- Location of Ionia, Missouri
- Coordinates: 38°30′06″N 93°19′23″W﻿ / ﻿38.50167°N 93.32306°W
- Country: United States
- State: Missouri
- Counties: Benton, Pettis

Area
- • Total: 0.15 sq mi (0.38 km^{2})
- • Land: 0.15 sq mi (0.38 km^{2})
- • Water: 0 sq mi (0.00 km^{2})
- Elevation: 958 ft (292 m)

Population (2020)
- • Total: 71
- • Density: 479.6/sq mi (185.17/km^{2})
- Time zone: UTC-6 (Central (CST))
- • Summer (DST): UTC-5 (CDT)
- ZIP code: 65335
- Area code: 660
- FIPS code: 29-35306
- GNIS feature ID: 2397008

= Ionia, Missouri =

Ionia is a village in northern Benton and southern Pettis counties in the U.S. state of Missouri. The population was 88 at the 2010 census.

==History==
Ionia was originally called Ionia City, and under the latter name was platted in 1866. A post office called Ionia City was established in 1867, and the name was changed to Ionia in 1895. The community most likely was named after the Ionic order in Freemasonry.

==Geography==
Ionia is located at along the Pettis-Benton county line on Missouri Route P 1.5 miles west of US Route 65 and approximately seven miles west-northwest of Cole Camp.

According to the United States Census Bureau, the village has a total area of 0.15 sqmi, all land.

==Demographics==

Historical population
| Census | Pop. | Note | %± |
| 1910 | 105 |  | — |
| 1920 | 132 |  | 25.7% |
| 1930 | 135 |  | 2.3% |
| 1940 | 116 |  | −14.1% |
| 1950 | 120 |  | 3.4% |
| 1960 | 114 |  | −5.0% |
| 1970 | 151 |  | 32.5% |
| 1980 | 131 |  | −13.2% |
| 1990 | 126 |  | −3.8% |
| 2000 | 108 |  | −14.3% |
| 2010 | 88 |  | −18.5% |
| 2020 | 71 |  | −19.3% |
U.S. Decennial Census

===2010 census===
As of the census of 2010, there were 88 people, 43 households, and 23 families living in the village. The population density was 586.7 PD/sqmi. There were 57 housing units at an average density of 380.0 /sqmi. The racial makeup of the village was 93.2% White, 1.1% African American, 4.5% from other races, and 1.1% from two or more races. Hispanic or Latino of any race were 8.0% of the population.

There were 43 households, of which 23.3% had children under the age of 18 living with them, 32.6% were married couples living together, 11.6% had a female householder with no husband present, 9.3% had a male householder with no wife present, and 46.5% were non-families. 44.2% of all households were made up of individuals, and 23.3% had someone living alone who was 65 years of age or older. The average household size was 2.05 and the average family size was 2.70.

The median age in the village was 41.7 years. 20.5% of residents were under the age of 18; 6.8% were between the ages of 18 and 24; 25% were from 25 to 44; 27.3% were from 45 to 64; and 20.5% were 65 years of age or older. The gender makeup of the village was 50.0% male and 50.0% female.

===2000 census===
As of the census of 2000, there were 108 people, 47 households, and 28 families living in the town. The population density was 703.6 PD/sqmi. There were 54 housing units at an average density of 351.8 /sqmi. The racial makeup of the town was 98.15% White, and 1.85% from two or more races.
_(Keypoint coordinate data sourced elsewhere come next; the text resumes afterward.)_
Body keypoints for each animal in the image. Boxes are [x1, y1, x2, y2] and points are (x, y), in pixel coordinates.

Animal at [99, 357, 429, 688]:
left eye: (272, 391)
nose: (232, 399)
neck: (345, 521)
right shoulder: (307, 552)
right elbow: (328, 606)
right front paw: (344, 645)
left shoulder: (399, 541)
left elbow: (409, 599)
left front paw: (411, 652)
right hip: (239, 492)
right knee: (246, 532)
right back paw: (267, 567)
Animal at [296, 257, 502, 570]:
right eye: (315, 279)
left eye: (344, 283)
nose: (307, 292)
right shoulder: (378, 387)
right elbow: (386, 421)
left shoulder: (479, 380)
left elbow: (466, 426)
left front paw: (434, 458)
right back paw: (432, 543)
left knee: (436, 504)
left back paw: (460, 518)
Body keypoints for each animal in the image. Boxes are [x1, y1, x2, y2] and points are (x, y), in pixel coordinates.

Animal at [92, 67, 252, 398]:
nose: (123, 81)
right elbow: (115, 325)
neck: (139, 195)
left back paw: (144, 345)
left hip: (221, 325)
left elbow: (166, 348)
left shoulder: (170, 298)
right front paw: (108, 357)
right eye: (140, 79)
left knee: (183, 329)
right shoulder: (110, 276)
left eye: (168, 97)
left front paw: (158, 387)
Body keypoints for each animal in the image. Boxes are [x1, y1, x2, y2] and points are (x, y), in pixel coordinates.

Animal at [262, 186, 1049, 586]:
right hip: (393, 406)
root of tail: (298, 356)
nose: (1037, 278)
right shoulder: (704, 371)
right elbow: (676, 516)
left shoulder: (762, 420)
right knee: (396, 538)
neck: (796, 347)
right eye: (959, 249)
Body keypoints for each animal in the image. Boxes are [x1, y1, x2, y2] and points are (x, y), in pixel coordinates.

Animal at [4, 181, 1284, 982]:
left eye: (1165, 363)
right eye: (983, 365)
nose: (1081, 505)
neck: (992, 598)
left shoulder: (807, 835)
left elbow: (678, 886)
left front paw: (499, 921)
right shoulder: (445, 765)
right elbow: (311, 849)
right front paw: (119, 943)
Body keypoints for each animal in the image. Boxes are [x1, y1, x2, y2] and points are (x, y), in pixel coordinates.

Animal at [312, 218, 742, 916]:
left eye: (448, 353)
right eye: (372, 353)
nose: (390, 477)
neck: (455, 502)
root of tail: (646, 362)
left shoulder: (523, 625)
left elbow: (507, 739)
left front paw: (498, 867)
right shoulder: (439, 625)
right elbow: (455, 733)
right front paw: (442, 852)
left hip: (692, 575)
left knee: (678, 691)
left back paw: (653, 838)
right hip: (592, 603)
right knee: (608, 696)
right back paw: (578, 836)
There were 47 households, out of which 31.9% had children under the age of 18 living with them, 53.2% were married couples living together, 6.4% had a female householder with no husband present, and 38.3% were non-families. 34.0% of all households were made up of individuals, and 17.0% had someone living alone who was 65 years of age or older. The average household size was 2.30 and the average family size was 2.97.

In the town the population was spread out, with 26.9% under the age of 18, 6.5% from 18 to 24, 23.1% from 25 to 44, 23.1% from 45 to 64, and 20.4% who were 65 years of age or older. The median age was 38 years. For every 100 females, there were 107.7 males. For every 100 females age 18 and over, there were 92.7 males.

The median income for a household in the town was $21,250, and the median income for a family was $32,500. Males had a median income of $28,125 versus $13,125 for females. The per capita income for the town was $12,317. There were 19.2% of families and 27.6% of the population living below the poverty line, including 44.4% of under eighteens and 12.5% of those over 64.